Do You Feel Lucky?

(and feel free to comment! My older posts are certainly no less relevant to the burning concerns of the day.)

Monday, September 24, 2012

Uncle Dogimo's Advice For Easy Livin' #1: How To Know Where It Goes.

Want to know where something goes? That's easy.

1. Pick it up. Hold it in your hand.

2. Pretend you don't know where it is.

3. Go Look For It.

4. First place you look - that's where it goes! Now put in there, consistently.

Note: this won't help you find something if you don't know where it is. But if applied consistently, you won't have to worry about that ever again, more than once! Because going forward, it'll always be where it goes.

2 comments:

Jen said...

That's how everything ended up living on my kitchen counter.

dogimo said...

Hahaha!
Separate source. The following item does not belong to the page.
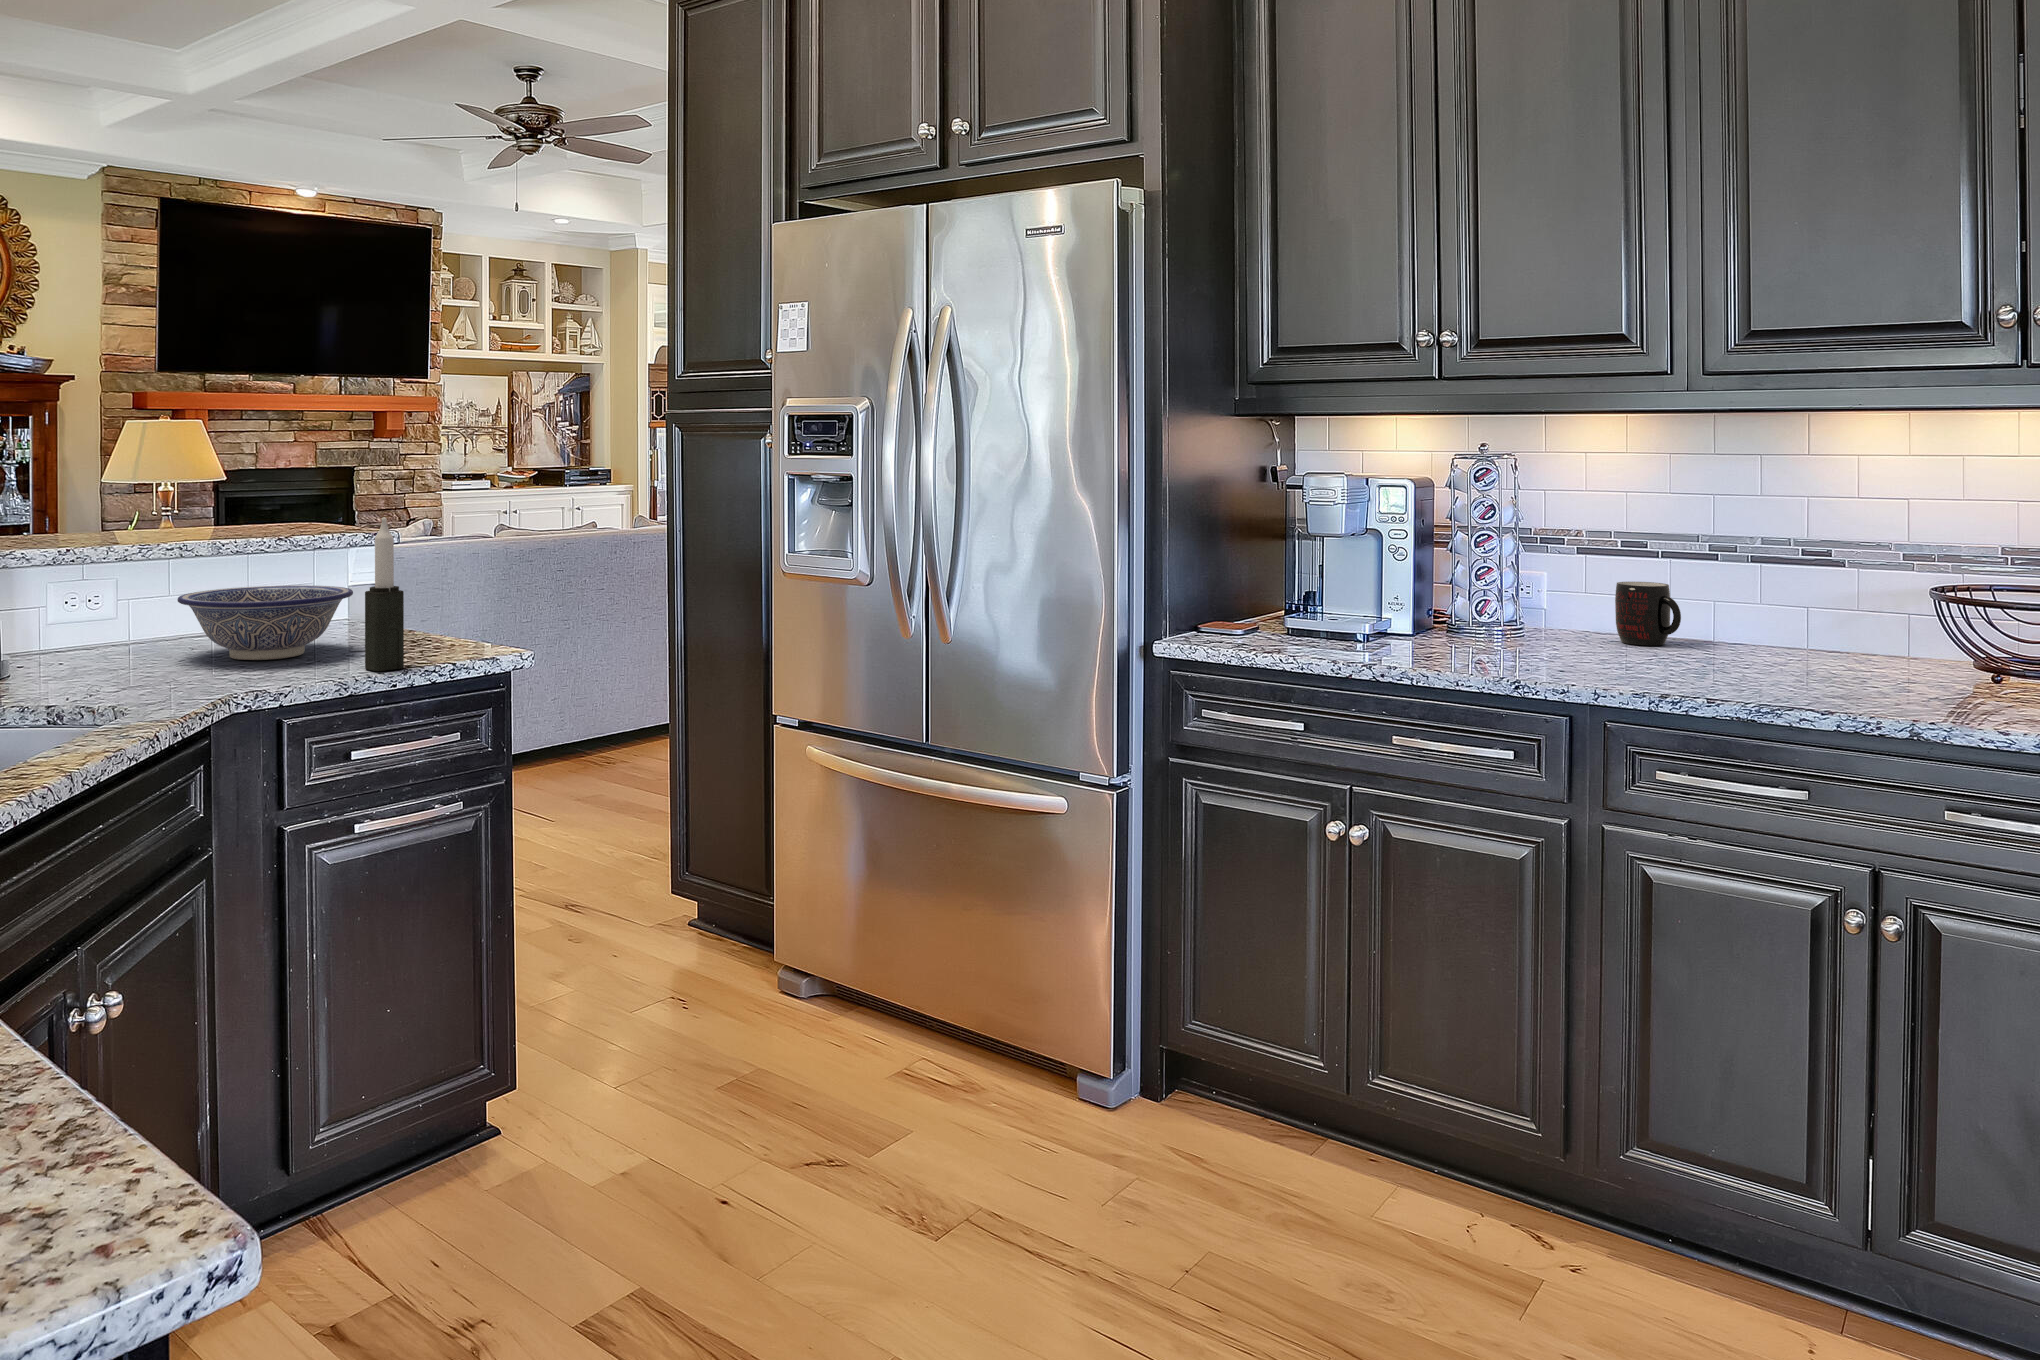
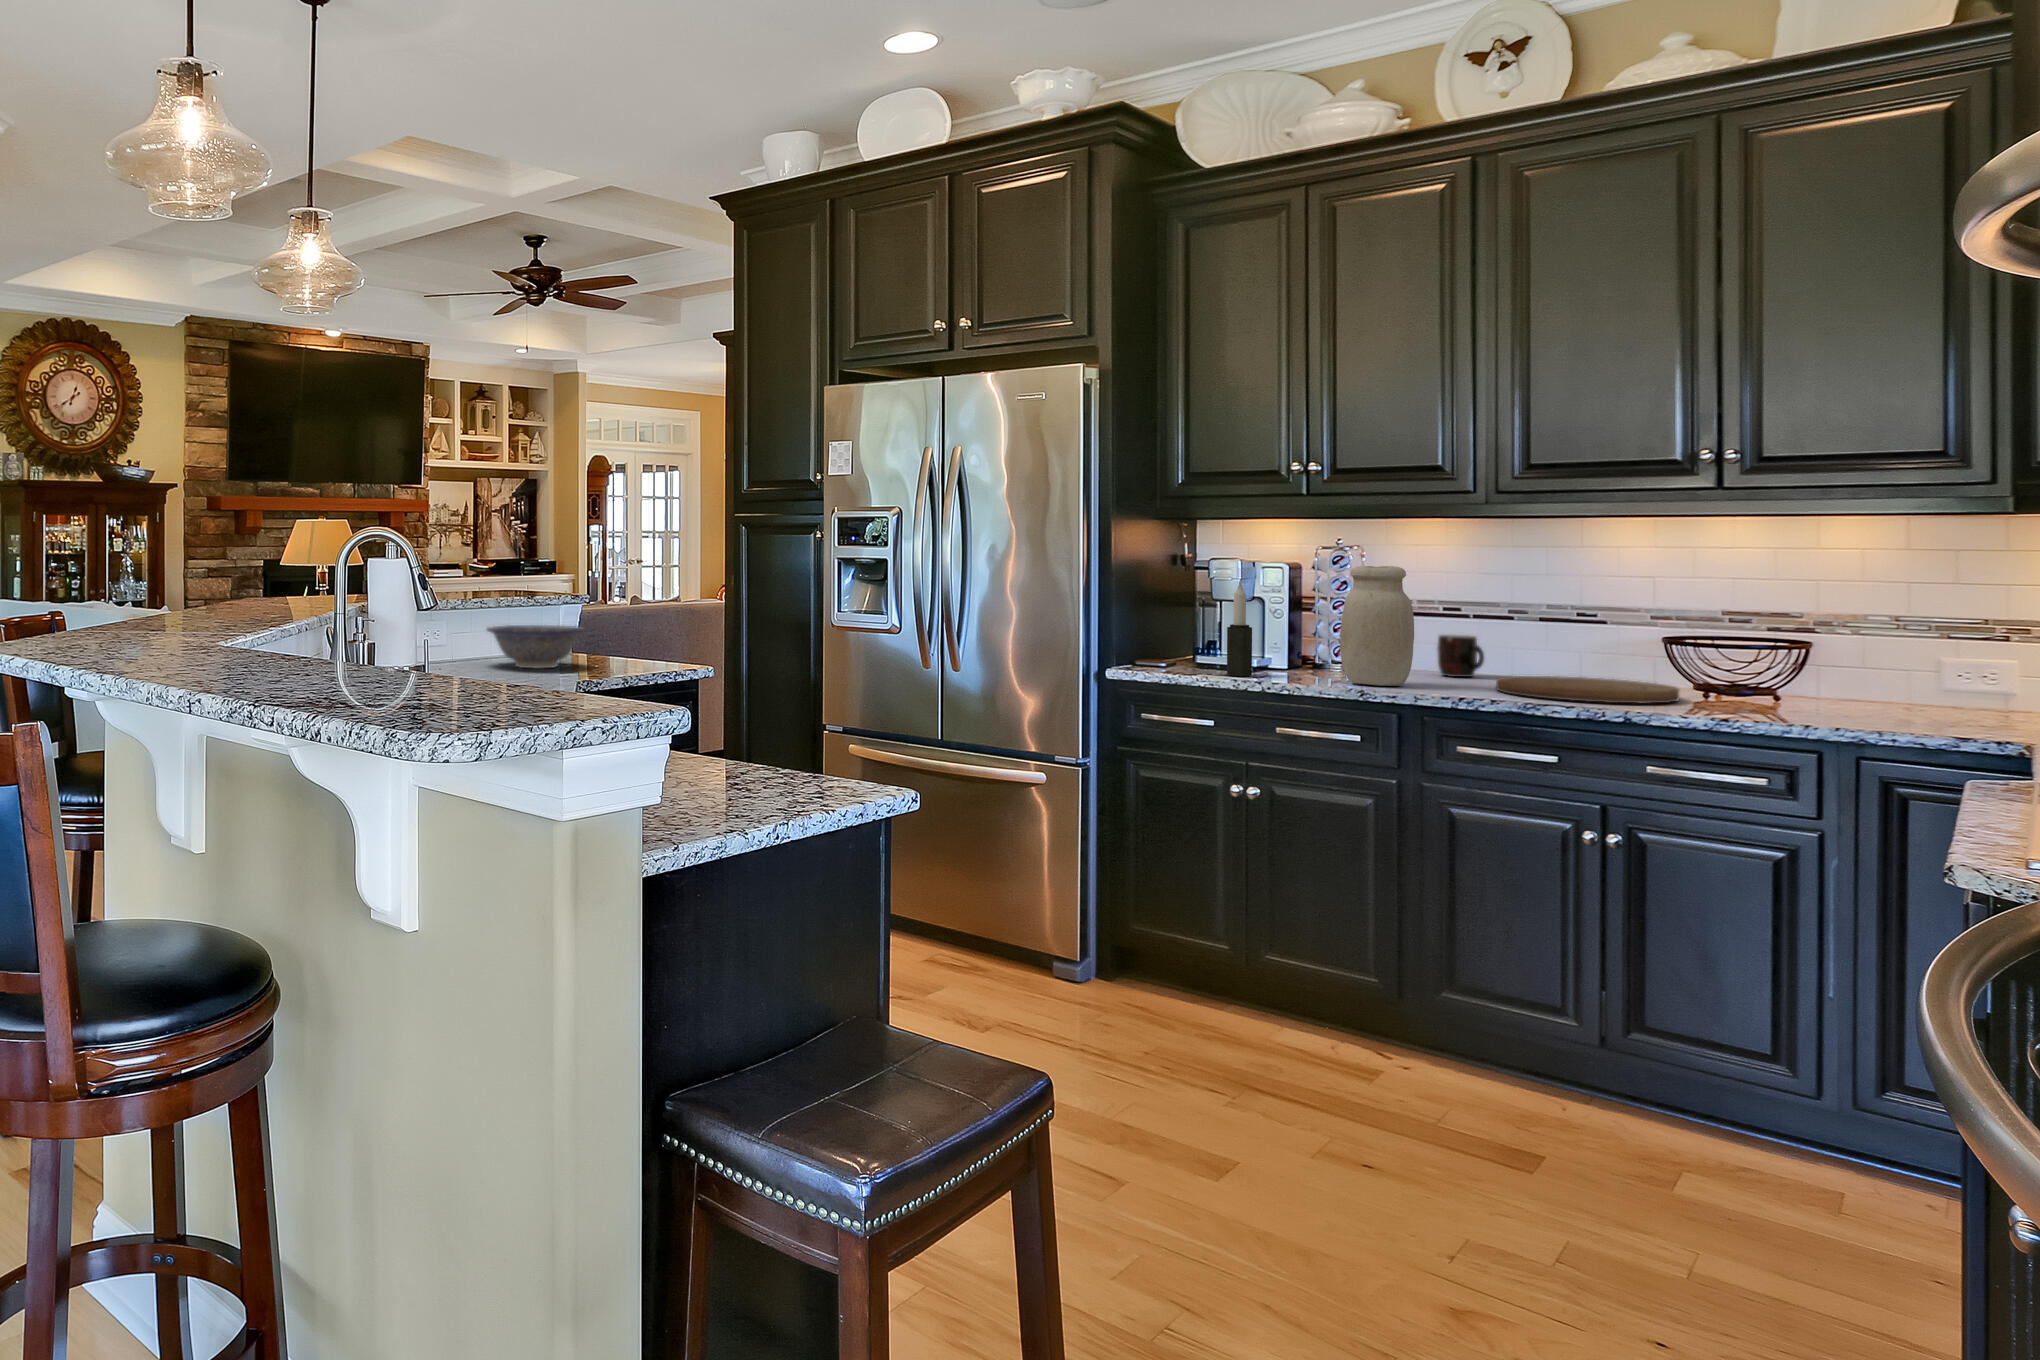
jar: none [1481,485,1587,667] -> present [1340,566,1414,686]
candle: present [365,517,404,671] -> present [1227,582,1252,676]
cutting board: none [1703,646,1971,700] -> present [1496,676,1679,703]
Yes, that can be rather a week point in the method.

I think in those cases where there's one overpowering place where things feel like they "go," you have to fix in your mind your house in all its nooks and rooms and shelves, and all the places in it that naturally call for things to live there, and kind of get a feel for each of those. THEN, you go back to the kitchen counter, you pick up the first thing that needs a new home and you ask yourself: "Where's the second place this goes?"

Some people may need to perform a ritual, you don't have to, you could skip it. But it could be something like, "Oh candlemaking machine, you have chosen the kitchen counter as your home. I honor you and ask permission to relocate you to your new home, which is a fine and worthy home for appliances that have not to do with food preparation. I take you now to the hall cupboard. The kitchen counter is forever your first home, the home of your childhood as an appliance - ever will I look there for you first, and my wistful eye will miss you! But you and I will both remember and find you at home in your better and more suited place: hall cupboard."

The ritual isn't because we must debase ourselves to ask permission of inanimate objects; it's just a nifty mnemonic to set and reinforce the wheres and wherefores. You have to say it out loud, though.